The Europeans initially vowed efforts to protect Iran against the bans and keep the JCPOA alive, but they failed to make good on the pledge, prompting Tehran to resort to its legal right to respond and suspend the implementation of some of its commitments under the agreement on a stage-by-stage basis.
The Vienna meeting was held to address the dispute that broke out between Iran and the European co-signatories in the aftermath of Washington’s exit.
Commenting on the meeting, Araqchi said “the atmosphere was constructive. Discussions were good.
I cannot say that we resolved everything, I can say there are lots of commitments to the JCPOA and its survival.”

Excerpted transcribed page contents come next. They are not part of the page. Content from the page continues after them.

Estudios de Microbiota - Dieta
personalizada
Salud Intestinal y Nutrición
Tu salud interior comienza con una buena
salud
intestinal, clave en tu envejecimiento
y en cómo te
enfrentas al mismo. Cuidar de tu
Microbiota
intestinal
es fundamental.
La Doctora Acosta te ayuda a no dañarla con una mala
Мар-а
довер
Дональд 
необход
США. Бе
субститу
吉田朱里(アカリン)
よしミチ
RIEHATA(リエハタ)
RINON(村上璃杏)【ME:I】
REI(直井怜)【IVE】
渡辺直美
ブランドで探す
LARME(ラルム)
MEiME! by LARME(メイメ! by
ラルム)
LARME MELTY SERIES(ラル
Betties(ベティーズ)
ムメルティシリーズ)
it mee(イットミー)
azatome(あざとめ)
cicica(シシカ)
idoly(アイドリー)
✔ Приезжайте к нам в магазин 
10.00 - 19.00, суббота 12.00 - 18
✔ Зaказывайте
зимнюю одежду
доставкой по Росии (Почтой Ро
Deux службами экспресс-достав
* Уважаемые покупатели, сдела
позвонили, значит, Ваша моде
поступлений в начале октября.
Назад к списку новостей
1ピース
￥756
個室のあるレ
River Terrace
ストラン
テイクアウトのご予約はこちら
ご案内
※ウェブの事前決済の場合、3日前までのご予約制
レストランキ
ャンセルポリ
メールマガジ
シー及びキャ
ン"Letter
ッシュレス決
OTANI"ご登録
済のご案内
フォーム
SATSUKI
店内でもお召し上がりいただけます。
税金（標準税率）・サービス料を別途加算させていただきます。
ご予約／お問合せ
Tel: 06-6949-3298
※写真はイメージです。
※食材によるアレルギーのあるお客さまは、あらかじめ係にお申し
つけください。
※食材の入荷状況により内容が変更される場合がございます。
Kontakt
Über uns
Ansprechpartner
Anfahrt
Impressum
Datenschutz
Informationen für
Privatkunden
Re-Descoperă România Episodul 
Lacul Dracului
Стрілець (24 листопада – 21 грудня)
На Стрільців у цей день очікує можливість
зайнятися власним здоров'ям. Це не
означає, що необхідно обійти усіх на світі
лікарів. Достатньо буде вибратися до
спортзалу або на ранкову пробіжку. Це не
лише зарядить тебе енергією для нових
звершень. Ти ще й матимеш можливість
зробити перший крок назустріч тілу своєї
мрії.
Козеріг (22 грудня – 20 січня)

The Joint Commission’s previous meeting was held on June 28, more than a month after Iran began its first stage of retaliatory commitment reductions, which Tehran says are only meant to restore balance between its rights and obligations.
The moves do not technically violate the agreement but signals that Iran’s patience is wearing thin. Iran says its measures will be reversed as soon as Europe fulfills its side of the agreement.
In a statement issued after the meeting, Secretary General of the European External Action Service (EEAS) Helga Maria Schmid described the JCPOA as “a key element of the global nuclear non-proliferation architecture, endorsed unanimously by UN Security Council Resolution 2231,” stressing the necessity of keeping the deal alive.
“In view of recent concerning statements and developments, participants recalled the key importance of continued full and effective implementation of the agreement by all sides. At the same time, participants recalled that the lifting of sanctions is an essential part of the agreement and reviewed their respective commitments in this regard. They also took stock of respective efforts aimed at mitigating the negative impact of US withdrawal and re-imposed US sanctions, actions for which they have repeatedly expressed deep regret,” the statement added.
The statement pointed to a non-dollar direct payment system designed by Europe to circumvent Washington’s anti-Iran bans, saying, “France, Germany and the United Kingdom informed participants that INSTEX had been made operational and available to all EU Member States and that the first transactions are being processed.”
The head of the Chinese delegation, in turn, said all the signatories to the JCPOA intended to safeguard the landmark accord and strongly opposed Washington’s decision to unilaterally re-impose sanctions on Tehran.
“All sides have expressed their commitment to safeguard the JCPOA and to continue to implement the JCPOA in a balanced manner,” Fu Cong, director general of the Department of Arms Control at China's Foreign Ministry told journalists.
“All sides have expressed their strong opposition against the US unilateral imposition of sanctions,” he added.
Meanwhile, Mikhail Ulyanov, Russia’s permanent representative to international organizations in Vienna, also commented on the meeting.
“The Joint Commission on #JCPOA discussed in Vienna on July 28 the current state of affairs with special emphasis on nuclear and economic aspects of #IranDeal,” Ulyanov wrote in a post on his Twitter account.
“It is obvious that US sanctions negatively affect implementation. However all participants are fully committed to JCPOA,” he noted.